Je
promène ma vie dans des livres aimés, un labyrinthe de mots écrits par d'autres
et qui clignotent à chaque carrefour pour m'indiquer une direction, qui si elle
n'est pas la bonne, n'en sera pour autant pas maléfique. La mise en abyme de
l'image est un oeil vorace qui m'aspire mais me nourrit au lieu de me manger.
Un méli-mélo de surprises et de reconstitutions et je me laisse aspirer à plus
de profondeur, quitte à étouffer, suffoquer même.
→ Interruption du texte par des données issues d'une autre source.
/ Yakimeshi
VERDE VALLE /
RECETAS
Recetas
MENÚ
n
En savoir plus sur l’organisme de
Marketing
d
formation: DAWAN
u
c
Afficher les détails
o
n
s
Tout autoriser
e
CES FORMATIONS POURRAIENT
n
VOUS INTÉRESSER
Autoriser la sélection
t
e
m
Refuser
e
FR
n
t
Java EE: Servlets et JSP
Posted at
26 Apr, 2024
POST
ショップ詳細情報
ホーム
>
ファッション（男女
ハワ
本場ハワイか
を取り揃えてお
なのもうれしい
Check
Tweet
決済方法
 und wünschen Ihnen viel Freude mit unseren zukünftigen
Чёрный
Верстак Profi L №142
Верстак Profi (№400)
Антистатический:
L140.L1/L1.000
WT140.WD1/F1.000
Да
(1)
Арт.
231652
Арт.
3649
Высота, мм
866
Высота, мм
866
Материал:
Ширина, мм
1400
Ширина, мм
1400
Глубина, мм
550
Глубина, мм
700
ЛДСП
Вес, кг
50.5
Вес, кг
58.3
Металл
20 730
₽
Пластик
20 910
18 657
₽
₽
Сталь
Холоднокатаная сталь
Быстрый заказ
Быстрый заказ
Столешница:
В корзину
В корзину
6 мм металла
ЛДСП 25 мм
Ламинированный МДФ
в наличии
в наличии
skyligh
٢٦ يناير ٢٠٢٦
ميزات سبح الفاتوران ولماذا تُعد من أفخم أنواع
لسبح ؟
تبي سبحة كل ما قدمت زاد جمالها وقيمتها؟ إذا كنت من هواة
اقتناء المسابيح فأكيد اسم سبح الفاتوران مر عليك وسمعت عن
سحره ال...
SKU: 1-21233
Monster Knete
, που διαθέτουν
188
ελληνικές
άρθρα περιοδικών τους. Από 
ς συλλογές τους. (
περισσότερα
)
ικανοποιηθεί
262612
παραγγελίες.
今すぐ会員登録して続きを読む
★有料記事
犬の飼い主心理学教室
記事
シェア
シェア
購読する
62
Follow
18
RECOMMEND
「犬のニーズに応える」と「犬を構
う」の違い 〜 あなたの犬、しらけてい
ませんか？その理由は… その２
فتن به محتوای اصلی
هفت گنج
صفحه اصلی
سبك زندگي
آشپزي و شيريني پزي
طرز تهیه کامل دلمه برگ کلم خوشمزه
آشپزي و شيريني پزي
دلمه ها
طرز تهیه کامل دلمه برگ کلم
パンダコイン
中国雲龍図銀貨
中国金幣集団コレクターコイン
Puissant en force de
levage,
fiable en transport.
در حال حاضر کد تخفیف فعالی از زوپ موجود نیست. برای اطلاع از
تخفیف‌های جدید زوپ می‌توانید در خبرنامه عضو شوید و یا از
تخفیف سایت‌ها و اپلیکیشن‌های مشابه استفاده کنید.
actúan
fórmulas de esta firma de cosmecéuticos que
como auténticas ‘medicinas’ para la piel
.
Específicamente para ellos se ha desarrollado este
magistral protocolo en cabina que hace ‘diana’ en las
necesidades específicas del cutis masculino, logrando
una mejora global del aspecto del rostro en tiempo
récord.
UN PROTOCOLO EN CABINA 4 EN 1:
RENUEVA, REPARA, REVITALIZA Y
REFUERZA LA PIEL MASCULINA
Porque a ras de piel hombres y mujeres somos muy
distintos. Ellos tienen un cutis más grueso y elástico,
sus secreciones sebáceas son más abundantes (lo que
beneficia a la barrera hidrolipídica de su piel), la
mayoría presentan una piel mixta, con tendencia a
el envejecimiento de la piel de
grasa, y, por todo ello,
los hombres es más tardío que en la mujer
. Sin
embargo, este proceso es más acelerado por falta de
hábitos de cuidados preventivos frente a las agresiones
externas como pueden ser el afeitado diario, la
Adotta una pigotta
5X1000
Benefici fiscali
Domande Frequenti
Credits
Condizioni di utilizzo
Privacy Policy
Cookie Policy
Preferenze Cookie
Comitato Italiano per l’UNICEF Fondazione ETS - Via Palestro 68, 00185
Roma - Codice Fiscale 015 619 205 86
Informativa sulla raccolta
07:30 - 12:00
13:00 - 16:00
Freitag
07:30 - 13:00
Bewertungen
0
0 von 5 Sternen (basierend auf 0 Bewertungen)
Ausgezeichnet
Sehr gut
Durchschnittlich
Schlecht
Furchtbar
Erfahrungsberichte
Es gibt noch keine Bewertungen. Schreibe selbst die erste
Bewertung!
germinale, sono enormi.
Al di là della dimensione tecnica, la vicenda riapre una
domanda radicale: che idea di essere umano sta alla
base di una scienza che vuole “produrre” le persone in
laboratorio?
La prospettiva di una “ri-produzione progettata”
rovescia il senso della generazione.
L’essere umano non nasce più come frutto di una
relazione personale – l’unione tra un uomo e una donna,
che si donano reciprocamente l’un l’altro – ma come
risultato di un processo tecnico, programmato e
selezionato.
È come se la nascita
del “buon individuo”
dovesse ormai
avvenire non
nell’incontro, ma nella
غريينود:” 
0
C'est à mon tout d'écrire mes
chroniques sur pilotis.
Dois-je
freiner ? dois-je accélérer ? Dois-je m'envelopper de nostalgies ou émerger de
ces ouates mortifèrement bleues ? Dois-je les dissoudre ? Comment assembler ces
azulejos pour en faire une fresque intime à mettre entre toutes les mains ? les
empiler façon château de cartes quitte à les voir se briser en d'autres figures
qui me ressembleraient aussi ? Ainsi s'écrit un livre à petits carreaux, de
ceux qu'on lit le dimanche quand on n'a plus le goût à rien.
A
Lisbonne les tramways jaunes brinqueballent, je laisse les gondoles à Venise et
je prends le premier vaporetto venu, tant de bateaux et si peu de rivages où
jeter l'encre, tout me donne le mal de mère.
V2 du 9
Lobo Antunes
azulejos
bain de cotons
bleus
pilotis Venise Solange
Le bleu
indispensable
Transpercé par les
lances de l'enfance
dont il faut à
jamais soigner les bleus
charrier des
déchets de souvenirs
dans les
circulations de sang
Du bleu
Plein les yeux
le son cristallin
du Qânun
se mêle aux
gravillons de sable
la mer, son va et
vient
installe le calme
tandis qu'en
silhouette le rocher à tête de Befana
défie la rage de
vent
ce soir j'intègre
les massacres et les bains de sang
dans la paix du
moment crépuscule flamboyant
impuissante
je baigne enveloppée
dans la foule attentive
comme dans du
coton
les regards
convergent vers le blanc de la robe et le bleu de la mer
inoubliable
je prends ce qui
m'est offert
mon dos calé
contre une pierre
plus debout
qu'assise
prête à jaillir
prêt à avaler la
musique
le feu du ciel
conquistador de bleus
la langueur des
vagues léchant le sable
plus tard la robe
blanche s'avance dans la mer
la femme
musicienne se retourne et sourit
étonnée de son acte
joyeux, irrépressible,
elle marche et ne
se dissout pas
l'instant reprend
sa place
dans le puzzle du
temps
l'enfance au
magasin des nostalgies
sur pilotis
le bateau est à
quai
il faut rejoindre
l'autre rive
dans le brouhaha
de diesel et de langues toutes étrangères
disparaître dans les
reflets de la lumière du phare qui dansent sur le bleu devenu noir.